§ DESCRIPTION OF THE TASK
Retype, character for character, everything below from the line containing "scientific name: Polites otho" down to the line containing "scientific name: Melospiza melodia", with both of those lines included.

Records excerpted from a collection:
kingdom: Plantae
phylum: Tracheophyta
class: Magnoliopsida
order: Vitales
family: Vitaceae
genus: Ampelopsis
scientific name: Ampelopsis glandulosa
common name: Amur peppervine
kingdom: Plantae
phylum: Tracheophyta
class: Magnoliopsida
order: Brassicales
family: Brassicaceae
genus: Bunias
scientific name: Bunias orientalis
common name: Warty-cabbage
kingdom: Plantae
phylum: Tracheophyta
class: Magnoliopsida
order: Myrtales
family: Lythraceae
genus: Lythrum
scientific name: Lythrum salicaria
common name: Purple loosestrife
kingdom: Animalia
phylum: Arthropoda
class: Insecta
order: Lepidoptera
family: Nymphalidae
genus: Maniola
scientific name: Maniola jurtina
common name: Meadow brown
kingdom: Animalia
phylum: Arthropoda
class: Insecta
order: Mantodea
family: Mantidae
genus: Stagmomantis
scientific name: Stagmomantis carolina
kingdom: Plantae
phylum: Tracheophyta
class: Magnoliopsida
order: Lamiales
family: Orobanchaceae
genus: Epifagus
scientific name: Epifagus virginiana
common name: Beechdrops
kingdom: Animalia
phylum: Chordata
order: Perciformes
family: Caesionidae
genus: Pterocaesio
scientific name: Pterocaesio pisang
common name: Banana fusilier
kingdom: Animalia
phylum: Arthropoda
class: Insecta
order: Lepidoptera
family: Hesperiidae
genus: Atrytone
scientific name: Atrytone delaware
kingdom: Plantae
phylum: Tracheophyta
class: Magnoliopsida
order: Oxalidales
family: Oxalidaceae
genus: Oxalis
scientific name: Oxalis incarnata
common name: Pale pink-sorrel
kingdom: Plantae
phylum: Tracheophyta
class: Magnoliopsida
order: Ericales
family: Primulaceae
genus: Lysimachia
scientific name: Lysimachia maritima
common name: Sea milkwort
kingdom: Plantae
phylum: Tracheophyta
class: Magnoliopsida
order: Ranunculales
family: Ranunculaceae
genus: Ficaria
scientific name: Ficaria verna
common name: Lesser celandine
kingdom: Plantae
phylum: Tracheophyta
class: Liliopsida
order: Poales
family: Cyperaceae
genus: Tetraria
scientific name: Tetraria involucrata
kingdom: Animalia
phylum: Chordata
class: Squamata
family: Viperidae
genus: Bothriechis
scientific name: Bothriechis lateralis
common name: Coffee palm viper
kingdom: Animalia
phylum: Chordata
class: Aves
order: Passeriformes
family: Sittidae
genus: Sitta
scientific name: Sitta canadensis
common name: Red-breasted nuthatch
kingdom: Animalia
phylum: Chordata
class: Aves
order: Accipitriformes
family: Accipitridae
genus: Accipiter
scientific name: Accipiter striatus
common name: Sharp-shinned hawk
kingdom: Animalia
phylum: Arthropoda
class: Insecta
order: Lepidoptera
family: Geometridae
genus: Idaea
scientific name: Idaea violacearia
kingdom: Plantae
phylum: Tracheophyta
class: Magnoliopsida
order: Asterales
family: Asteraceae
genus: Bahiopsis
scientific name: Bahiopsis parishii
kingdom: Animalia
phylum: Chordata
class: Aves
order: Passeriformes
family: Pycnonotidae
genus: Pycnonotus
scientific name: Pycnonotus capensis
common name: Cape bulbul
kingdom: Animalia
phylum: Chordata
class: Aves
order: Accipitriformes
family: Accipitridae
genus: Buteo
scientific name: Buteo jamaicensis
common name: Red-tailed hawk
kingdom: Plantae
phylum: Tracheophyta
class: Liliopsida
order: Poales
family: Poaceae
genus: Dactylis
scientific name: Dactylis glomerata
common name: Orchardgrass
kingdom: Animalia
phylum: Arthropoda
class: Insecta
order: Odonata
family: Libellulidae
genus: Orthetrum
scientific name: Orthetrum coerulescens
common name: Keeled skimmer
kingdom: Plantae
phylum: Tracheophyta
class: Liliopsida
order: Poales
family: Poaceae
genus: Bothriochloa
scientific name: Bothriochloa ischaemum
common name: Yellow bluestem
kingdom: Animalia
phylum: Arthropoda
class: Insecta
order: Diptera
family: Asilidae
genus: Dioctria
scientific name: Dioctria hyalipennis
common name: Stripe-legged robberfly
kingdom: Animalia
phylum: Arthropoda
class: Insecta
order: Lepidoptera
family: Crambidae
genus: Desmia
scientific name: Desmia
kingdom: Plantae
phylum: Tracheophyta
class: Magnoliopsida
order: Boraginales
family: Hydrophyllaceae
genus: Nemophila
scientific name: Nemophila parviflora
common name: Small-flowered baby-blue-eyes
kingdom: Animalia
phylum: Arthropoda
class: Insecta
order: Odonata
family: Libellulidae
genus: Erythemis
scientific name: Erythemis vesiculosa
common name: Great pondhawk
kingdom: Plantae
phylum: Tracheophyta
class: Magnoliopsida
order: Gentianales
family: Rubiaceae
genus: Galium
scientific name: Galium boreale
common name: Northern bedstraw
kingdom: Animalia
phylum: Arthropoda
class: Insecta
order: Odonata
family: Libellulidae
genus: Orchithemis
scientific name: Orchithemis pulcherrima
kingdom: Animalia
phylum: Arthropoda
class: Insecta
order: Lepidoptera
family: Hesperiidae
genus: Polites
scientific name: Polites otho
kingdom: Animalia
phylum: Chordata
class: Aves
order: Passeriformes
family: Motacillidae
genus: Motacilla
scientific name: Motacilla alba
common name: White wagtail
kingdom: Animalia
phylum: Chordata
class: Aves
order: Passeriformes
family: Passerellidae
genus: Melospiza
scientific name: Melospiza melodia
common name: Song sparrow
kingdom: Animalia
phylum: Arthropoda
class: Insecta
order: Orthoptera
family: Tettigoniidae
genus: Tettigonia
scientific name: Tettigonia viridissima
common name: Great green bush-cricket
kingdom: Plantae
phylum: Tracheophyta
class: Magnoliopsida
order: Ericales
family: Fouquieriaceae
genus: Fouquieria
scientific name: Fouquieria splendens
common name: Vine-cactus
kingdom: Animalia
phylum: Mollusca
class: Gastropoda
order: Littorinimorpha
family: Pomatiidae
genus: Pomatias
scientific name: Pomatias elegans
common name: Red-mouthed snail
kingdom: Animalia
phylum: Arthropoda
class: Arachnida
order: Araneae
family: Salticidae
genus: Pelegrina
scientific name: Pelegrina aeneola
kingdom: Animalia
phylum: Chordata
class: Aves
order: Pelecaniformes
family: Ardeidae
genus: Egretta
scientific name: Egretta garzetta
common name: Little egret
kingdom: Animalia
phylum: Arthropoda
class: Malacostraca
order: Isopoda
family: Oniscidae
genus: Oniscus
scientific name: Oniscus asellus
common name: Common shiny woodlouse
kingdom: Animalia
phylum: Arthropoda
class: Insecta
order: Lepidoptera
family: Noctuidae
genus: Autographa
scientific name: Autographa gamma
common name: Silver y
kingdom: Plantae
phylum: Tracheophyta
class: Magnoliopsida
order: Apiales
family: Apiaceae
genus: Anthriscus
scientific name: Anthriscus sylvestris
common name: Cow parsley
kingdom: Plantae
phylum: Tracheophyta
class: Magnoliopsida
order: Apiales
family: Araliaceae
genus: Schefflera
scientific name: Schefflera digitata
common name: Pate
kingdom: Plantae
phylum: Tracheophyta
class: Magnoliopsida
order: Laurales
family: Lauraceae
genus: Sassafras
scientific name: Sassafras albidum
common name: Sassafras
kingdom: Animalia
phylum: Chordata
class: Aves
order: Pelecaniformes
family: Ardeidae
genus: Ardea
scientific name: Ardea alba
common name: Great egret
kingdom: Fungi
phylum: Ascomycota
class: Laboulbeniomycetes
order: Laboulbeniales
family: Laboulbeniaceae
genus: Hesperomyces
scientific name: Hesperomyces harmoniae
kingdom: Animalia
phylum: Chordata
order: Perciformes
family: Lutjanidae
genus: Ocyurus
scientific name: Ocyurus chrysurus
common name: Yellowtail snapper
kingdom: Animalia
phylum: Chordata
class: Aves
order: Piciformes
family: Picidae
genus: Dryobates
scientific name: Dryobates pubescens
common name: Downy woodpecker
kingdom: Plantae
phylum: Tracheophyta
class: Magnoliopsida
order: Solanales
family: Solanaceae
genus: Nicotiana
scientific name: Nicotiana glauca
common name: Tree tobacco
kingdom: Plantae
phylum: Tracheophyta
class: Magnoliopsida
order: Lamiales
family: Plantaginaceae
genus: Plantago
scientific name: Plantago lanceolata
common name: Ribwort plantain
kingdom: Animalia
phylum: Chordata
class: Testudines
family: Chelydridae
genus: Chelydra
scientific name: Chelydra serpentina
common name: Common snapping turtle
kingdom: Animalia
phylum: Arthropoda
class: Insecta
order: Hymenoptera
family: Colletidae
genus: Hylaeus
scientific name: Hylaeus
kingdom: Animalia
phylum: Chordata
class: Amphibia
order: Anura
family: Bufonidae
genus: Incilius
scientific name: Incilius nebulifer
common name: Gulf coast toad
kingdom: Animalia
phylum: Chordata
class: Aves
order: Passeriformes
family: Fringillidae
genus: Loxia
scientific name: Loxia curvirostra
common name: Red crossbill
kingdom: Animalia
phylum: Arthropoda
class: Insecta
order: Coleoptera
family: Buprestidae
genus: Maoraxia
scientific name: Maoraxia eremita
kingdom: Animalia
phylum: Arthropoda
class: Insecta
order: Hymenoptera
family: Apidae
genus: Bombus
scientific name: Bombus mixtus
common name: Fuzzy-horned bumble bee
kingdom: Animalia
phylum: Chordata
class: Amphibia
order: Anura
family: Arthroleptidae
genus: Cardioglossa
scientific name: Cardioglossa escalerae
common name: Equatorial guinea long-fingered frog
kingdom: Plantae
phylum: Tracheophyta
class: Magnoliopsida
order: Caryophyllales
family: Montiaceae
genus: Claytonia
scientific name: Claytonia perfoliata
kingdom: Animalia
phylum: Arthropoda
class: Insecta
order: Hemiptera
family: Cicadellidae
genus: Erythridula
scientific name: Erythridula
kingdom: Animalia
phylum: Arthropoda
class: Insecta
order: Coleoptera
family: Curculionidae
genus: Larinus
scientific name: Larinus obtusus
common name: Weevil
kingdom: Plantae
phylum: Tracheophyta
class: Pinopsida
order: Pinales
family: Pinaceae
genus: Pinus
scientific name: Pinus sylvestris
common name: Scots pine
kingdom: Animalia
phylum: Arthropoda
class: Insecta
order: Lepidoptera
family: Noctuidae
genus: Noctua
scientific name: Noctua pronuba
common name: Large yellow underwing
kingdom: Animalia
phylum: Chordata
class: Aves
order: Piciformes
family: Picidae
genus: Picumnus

§ THE RESULT
scientific name: Polites otho
kingdom: Animalia
phylum: Chordata
class: Aves
order: Passeriformes
family: Motacillidae
genus: Motacilla
scientific name: Motacilla alba
common name: White wagtail
kingdom: Animalia
phylum: Chordata
class: Aves
order: Passeriformes
family: Passerellidae
genus: Melospiza
scientific name: Melospiza melodia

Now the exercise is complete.